What it is
Zed is a code editor written mostly in Rust. It comes from people connected to Atom and Tree-sitter, and the project clearly focuses on speed, UI responsiveness, code structure, and collaboration.
For users, Zed competes with an entire development environment: VS Code, JetBrains IDEs, Vim/Neovim, and Sublime Text. Its bet is that an editor can be fast, modern, and powerful without feeling heavy.
What is inside
The repository contains the editor application, UI layer, buffers, projects, language server support, extensions, terminal, settings, and integrations. The docs link to installation for macOS, Linux, and Windows, plus instructions for developing Zed itself.

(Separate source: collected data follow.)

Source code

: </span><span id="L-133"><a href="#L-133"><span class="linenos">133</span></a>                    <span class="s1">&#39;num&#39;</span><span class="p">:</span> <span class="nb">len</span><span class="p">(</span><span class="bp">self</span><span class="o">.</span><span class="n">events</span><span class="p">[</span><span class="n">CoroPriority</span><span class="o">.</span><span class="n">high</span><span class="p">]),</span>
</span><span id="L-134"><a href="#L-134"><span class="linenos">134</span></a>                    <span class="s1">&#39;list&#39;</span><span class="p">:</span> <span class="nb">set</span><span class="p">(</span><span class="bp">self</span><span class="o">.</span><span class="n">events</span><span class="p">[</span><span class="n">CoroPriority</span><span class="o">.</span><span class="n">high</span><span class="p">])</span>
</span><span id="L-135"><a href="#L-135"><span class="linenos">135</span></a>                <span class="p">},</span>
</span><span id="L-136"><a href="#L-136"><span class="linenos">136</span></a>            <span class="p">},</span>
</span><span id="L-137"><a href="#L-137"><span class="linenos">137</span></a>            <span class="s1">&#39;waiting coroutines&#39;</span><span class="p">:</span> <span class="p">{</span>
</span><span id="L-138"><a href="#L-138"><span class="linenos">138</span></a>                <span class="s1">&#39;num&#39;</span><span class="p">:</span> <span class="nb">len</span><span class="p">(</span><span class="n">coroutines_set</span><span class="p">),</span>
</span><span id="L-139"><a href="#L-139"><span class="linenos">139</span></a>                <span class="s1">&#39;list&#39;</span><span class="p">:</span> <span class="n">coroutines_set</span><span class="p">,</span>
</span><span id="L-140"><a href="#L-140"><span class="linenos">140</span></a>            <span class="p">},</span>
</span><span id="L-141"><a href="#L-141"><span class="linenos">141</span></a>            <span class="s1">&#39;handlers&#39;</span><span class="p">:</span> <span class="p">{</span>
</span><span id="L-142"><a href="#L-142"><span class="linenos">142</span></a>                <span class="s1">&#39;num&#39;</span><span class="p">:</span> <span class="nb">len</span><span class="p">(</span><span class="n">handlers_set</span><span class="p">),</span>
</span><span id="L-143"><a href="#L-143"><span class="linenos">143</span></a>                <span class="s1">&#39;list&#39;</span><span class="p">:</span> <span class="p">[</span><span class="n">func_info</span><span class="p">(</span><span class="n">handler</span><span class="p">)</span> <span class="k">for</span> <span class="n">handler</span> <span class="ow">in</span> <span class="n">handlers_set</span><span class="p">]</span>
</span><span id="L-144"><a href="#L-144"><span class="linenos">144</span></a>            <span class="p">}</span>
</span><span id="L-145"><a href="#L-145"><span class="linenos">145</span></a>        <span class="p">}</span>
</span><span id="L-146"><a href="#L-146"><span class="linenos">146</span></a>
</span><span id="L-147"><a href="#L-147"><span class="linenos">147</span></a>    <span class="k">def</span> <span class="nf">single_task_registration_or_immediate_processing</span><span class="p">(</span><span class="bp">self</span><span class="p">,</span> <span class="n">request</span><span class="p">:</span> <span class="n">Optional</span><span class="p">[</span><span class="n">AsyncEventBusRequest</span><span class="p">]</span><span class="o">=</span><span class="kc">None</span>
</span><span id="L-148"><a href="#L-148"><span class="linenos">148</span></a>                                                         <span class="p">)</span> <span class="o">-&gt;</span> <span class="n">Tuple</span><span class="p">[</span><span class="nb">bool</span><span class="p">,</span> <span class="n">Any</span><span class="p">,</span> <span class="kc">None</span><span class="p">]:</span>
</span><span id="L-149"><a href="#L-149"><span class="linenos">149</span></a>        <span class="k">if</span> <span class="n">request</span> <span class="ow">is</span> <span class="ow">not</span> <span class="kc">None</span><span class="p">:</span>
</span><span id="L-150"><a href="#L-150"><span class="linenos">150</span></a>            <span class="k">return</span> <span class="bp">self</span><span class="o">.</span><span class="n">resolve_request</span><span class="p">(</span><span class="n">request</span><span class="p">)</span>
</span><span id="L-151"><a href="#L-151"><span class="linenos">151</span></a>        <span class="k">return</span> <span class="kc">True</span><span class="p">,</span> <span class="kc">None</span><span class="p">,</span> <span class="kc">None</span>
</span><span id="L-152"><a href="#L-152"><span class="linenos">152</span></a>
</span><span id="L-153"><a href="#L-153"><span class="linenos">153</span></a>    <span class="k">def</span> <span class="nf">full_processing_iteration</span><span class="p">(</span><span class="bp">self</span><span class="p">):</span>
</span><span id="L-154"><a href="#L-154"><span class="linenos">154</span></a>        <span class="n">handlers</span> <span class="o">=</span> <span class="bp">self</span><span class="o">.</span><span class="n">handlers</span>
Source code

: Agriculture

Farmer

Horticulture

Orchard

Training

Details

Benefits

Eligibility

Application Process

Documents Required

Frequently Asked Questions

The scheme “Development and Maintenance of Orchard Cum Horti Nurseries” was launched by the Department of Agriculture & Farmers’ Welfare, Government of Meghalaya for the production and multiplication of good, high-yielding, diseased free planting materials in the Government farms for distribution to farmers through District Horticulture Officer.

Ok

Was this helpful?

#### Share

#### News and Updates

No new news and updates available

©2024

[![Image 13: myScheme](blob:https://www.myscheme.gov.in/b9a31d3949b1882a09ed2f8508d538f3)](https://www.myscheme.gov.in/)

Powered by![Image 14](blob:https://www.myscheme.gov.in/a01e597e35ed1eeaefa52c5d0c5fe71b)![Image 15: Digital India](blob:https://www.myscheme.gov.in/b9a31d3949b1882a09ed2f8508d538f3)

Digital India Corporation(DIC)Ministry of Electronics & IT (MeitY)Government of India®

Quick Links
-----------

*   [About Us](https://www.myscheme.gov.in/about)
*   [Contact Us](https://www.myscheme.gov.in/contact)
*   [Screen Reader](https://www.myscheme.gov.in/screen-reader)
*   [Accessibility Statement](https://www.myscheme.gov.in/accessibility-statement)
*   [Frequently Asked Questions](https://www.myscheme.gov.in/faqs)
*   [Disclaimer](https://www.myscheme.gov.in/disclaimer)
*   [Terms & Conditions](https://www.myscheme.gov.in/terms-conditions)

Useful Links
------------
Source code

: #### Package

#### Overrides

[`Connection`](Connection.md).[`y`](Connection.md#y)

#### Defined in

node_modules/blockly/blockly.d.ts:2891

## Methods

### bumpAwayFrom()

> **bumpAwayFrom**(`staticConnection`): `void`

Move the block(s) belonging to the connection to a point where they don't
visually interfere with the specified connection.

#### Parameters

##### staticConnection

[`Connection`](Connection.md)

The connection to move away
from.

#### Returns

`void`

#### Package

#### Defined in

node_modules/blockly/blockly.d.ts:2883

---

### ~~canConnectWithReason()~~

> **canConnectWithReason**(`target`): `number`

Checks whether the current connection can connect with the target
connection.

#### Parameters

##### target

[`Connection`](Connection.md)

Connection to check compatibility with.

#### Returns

A practical scenario is to install Zed as a main or secondary editor, connect languages through LSP, and configure theme, key bindings, and extensions. Teams may also care about collaboration and AI-assisted development features.
Editor settings example
This snippet shows the style of user settings: JSON-like configuration for theme, font size, and editor behavior.
{
"theme": "One Dark",
"buffer_font_size": 15,
"format_on_save": "on"
}
Strengths
The strength is speed and lightness. Zed is interesting for people who like fast editors but still want language servers, extensions, terminal integration, and team development features.
Limits
The limitation is ecosystem maturity. Older editors have more extensions, enterprise workflows, and familiar integrations. Before switching, teams should check language support, debugging, extensions, and fit with their workflow.